Note also that this query will return a row for a patient_id if there is only one id value exists for that patient; it does not restrict the return to just those patients that have at least two rows.
It's also possible to get an equivalent resultset with a correlated subquery:
SELECT t.id
, t.patient_id
, t.visit_id
, t.patient_result
FROM tbl_patients t
WHERE ( SELECT COUNT(1) AS cnt
FROM tbl_patients p
WHERE p.patient_id = t.patient_id
AND p.id >= t.id
) <= 2
ORDER BY t.patient_id ASC, t.id ASC
Note that this is making use of a "dependent subquery", which basically means that for each row returned from t, MySQL is effectively running another query against the database. So, this will tend to be very expensive (in terms of elapsed time) on large sets.

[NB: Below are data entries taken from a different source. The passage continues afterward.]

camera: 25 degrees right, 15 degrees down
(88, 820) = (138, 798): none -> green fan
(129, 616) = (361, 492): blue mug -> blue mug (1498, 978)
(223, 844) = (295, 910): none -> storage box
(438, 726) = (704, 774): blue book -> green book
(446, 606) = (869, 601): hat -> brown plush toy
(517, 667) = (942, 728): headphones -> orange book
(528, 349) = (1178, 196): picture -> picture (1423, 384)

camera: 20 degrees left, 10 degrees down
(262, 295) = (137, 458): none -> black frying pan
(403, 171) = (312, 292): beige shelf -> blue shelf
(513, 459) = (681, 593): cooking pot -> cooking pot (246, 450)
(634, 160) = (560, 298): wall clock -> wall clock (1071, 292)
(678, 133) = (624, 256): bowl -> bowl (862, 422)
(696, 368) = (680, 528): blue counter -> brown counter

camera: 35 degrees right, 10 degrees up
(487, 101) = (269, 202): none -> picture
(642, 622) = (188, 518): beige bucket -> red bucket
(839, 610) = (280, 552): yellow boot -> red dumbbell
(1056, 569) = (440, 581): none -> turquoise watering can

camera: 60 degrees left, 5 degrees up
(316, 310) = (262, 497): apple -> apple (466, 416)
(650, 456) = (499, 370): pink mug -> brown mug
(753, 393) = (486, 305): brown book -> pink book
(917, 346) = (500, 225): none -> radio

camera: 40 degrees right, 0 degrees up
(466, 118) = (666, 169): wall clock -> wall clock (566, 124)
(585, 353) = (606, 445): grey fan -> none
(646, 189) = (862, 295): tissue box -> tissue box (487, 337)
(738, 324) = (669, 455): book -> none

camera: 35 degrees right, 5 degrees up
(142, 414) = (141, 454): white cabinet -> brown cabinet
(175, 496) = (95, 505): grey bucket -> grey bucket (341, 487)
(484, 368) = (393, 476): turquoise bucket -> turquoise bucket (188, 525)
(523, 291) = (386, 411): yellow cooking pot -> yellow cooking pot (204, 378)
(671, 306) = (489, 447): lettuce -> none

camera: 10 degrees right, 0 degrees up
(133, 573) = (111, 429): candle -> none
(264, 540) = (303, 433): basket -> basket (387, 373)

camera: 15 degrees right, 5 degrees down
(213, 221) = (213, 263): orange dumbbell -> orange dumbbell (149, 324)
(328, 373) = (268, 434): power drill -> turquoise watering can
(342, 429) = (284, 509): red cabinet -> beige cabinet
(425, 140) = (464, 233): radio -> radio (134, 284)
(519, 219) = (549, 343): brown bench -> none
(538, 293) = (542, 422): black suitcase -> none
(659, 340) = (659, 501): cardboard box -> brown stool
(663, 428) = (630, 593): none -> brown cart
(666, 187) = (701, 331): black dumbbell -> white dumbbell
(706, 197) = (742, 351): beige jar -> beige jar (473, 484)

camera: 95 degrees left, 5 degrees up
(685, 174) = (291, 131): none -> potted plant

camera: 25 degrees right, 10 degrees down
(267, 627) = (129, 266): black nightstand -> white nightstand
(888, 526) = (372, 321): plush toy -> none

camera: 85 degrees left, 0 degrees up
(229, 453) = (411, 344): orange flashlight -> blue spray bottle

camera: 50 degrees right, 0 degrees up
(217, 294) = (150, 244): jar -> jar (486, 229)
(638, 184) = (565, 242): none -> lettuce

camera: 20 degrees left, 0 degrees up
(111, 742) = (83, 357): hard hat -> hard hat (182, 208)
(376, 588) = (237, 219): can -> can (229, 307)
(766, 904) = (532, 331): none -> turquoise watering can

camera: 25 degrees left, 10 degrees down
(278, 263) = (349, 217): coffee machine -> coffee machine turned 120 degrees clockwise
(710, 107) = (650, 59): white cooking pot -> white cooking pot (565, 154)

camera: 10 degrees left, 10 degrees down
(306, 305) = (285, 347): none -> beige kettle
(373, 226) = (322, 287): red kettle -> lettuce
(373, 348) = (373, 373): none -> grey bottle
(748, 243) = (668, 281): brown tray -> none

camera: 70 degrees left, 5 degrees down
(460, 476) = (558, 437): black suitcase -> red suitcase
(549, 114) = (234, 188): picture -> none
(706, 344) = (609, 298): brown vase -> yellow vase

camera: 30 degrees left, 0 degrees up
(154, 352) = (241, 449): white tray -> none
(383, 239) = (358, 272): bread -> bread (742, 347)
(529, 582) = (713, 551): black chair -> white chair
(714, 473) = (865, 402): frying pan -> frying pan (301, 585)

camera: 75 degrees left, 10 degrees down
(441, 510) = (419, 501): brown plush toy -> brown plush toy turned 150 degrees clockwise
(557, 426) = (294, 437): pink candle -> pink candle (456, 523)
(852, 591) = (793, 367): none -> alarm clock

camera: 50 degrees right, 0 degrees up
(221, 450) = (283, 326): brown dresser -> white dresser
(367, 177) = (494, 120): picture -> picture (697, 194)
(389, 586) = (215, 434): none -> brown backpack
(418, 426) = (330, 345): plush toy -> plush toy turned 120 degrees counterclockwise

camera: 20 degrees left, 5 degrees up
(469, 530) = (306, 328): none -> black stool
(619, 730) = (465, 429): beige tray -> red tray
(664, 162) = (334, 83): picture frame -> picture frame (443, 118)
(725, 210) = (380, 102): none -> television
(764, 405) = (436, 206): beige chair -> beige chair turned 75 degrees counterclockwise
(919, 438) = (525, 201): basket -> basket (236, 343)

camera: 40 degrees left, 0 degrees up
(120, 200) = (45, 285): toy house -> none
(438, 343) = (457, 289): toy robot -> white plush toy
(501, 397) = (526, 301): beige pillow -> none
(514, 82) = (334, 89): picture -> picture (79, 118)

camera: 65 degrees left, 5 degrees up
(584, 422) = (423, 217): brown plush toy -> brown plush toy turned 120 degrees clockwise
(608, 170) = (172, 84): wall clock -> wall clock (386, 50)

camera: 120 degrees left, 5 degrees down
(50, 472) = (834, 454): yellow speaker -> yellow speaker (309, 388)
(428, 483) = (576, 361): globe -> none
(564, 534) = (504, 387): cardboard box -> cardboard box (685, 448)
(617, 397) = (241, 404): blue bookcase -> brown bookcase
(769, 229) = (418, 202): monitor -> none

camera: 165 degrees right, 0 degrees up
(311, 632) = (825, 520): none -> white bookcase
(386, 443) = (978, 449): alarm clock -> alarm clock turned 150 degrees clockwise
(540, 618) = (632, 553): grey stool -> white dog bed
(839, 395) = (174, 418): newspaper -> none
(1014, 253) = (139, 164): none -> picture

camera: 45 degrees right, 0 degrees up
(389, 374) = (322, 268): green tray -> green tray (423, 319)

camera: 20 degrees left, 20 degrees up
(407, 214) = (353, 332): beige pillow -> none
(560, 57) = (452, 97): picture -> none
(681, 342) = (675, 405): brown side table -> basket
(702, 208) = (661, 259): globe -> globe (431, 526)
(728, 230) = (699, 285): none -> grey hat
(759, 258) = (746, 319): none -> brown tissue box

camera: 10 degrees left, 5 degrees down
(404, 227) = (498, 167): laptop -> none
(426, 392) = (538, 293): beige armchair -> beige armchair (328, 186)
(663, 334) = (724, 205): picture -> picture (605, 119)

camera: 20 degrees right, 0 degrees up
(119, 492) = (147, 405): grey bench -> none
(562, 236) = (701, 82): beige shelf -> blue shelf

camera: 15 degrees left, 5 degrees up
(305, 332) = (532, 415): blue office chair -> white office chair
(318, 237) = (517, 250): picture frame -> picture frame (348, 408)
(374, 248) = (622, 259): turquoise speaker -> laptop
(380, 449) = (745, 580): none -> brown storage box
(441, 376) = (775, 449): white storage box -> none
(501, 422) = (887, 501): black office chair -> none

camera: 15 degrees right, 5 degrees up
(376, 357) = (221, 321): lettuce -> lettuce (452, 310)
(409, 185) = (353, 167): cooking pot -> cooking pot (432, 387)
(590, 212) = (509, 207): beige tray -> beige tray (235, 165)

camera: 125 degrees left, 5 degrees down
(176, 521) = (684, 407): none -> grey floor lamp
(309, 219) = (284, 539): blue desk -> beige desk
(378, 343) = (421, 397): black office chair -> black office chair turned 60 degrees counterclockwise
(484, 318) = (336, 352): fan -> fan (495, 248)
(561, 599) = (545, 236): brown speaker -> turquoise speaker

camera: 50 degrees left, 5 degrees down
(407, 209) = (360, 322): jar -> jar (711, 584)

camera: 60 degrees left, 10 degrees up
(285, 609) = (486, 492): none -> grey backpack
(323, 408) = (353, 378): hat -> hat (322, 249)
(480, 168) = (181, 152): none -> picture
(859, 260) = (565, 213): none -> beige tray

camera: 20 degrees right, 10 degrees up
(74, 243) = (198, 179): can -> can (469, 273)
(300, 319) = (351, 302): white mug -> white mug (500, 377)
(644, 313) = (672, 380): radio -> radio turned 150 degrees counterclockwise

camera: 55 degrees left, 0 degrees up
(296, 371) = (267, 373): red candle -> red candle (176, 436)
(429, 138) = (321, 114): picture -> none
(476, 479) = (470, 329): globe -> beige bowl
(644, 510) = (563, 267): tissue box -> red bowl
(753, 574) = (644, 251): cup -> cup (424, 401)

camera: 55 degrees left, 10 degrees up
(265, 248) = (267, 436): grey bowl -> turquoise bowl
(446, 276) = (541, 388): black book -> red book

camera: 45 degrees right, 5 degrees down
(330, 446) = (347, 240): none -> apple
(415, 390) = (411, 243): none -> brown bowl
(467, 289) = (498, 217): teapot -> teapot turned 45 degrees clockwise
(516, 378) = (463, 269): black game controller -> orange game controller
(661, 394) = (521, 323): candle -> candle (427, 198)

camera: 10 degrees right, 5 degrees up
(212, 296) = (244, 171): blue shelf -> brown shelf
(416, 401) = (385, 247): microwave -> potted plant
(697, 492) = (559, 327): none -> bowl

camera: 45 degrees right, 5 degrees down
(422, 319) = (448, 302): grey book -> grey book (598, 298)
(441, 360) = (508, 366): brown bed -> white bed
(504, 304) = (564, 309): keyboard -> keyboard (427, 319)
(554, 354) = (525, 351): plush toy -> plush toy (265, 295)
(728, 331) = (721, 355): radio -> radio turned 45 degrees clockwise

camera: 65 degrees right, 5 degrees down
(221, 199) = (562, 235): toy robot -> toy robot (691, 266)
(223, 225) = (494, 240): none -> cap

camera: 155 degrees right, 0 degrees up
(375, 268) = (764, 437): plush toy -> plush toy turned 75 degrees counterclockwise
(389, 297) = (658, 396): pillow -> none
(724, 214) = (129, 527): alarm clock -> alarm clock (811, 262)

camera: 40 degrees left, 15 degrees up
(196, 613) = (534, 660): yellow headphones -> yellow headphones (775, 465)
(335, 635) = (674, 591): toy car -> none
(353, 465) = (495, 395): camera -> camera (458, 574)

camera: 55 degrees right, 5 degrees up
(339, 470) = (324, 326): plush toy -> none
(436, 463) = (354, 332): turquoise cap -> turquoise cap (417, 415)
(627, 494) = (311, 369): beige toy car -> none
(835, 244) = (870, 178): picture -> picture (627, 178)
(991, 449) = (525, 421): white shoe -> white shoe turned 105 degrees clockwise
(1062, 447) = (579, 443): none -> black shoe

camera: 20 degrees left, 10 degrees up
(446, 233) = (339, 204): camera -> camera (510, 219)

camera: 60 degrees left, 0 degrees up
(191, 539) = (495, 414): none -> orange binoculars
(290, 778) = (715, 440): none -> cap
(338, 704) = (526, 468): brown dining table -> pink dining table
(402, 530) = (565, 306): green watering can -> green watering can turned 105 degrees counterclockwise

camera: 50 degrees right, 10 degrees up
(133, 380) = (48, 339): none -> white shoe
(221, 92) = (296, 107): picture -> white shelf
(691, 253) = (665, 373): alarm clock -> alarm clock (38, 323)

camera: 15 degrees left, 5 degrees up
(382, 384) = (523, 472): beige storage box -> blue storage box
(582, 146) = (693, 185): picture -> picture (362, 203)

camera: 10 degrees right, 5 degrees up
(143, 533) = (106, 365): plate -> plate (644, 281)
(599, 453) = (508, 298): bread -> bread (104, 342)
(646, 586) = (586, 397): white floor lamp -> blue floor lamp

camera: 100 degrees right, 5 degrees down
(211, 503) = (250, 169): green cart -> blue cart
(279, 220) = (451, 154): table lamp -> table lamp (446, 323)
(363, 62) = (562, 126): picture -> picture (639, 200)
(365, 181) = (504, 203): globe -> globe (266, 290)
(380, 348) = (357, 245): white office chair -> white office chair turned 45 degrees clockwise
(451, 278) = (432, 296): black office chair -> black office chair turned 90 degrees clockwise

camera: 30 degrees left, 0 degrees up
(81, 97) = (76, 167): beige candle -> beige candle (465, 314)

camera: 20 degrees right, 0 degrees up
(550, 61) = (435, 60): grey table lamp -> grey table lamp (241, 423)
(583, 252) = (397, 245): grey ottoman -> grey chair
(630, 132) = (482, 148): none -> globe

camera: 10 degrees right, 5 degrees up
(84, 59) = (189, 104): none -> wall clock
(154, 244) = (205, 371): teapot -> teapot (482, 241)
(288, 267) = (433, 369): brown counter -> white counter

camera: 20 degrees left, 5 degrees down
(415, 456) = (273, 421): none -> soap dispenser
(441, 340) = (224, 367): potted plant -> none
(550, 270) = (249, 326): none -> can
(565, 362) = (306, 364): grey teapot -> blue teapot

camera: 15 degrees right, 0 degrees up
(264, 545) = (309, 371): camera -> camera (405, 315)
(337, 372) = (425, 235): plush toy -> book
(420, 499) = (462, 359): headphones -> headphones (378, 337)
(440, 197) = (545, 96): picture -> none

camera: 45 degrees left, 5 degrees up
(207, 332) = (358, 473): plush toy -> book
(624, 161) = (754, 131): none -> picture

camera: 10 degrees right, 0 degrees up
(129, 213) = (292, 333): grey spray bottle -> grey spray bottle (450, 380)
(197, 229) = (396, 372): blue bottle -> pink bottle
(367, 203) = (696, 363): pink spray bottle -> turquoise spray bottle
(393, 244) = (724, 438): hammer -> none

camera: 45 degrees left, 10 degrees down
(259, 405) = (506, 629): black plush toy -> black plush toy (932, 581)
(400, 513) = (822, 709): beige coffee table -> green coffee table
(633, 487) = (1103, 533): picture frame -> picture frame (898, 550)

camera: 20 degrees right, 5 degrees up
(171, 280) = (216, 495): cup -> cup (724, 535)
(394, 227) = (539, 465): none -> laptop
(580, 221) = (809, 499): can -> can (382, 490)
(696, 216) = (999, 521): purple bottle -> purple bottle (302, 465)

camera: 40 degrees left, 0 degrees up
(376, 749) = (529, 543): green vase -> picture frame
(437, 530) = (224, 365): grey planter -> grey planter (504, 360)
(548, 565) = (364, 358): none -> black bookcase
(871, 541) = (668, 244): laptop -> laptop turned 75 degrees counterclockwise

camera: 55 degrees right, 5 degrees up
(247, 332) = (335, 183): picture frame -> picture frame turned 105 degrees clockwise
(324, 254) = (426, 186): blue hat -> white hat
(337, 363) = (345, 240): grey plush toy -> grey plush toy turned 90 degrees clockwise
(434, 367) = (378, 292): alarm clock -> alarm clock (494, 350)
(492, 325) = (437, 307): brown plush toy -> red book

As another approach, if there are relatively few id values for each patient, you might be able to get by with an inequality join:
SELECT t.id
, t.patient_id
, t.visit_id
, t.patient_result
FROM tbl_patients t
LEFT
JOIN tbl_patients p
ON p.patient_id = t.patient_id
AND t.id < p.id
GROUP
BY t.id
, t.patient_id
, t.visit_id
, t.patient_result
HAVING COUNT(1) <= 2
Note that this will create a nearly Cartesian product for each patient. For a limited number of id values for each patient, this won't be too bad. But if a patient has hundreds of id values, the intermediate result can be huge, on the order of (O)n**2.
Try this..
SELECT id, patient_result FROM tbl_patient AS tp WHERE id < ((SELECT MAX(id) FROM tbl_patient AS tp_max WHERE tp_max.patient_ID = tp.patient_ID) - 1) GROUP BY patient_ID
Why not use simply...
GROUP BY `patient_ID` DESC LIMIT 2
... and do the rest in the next step?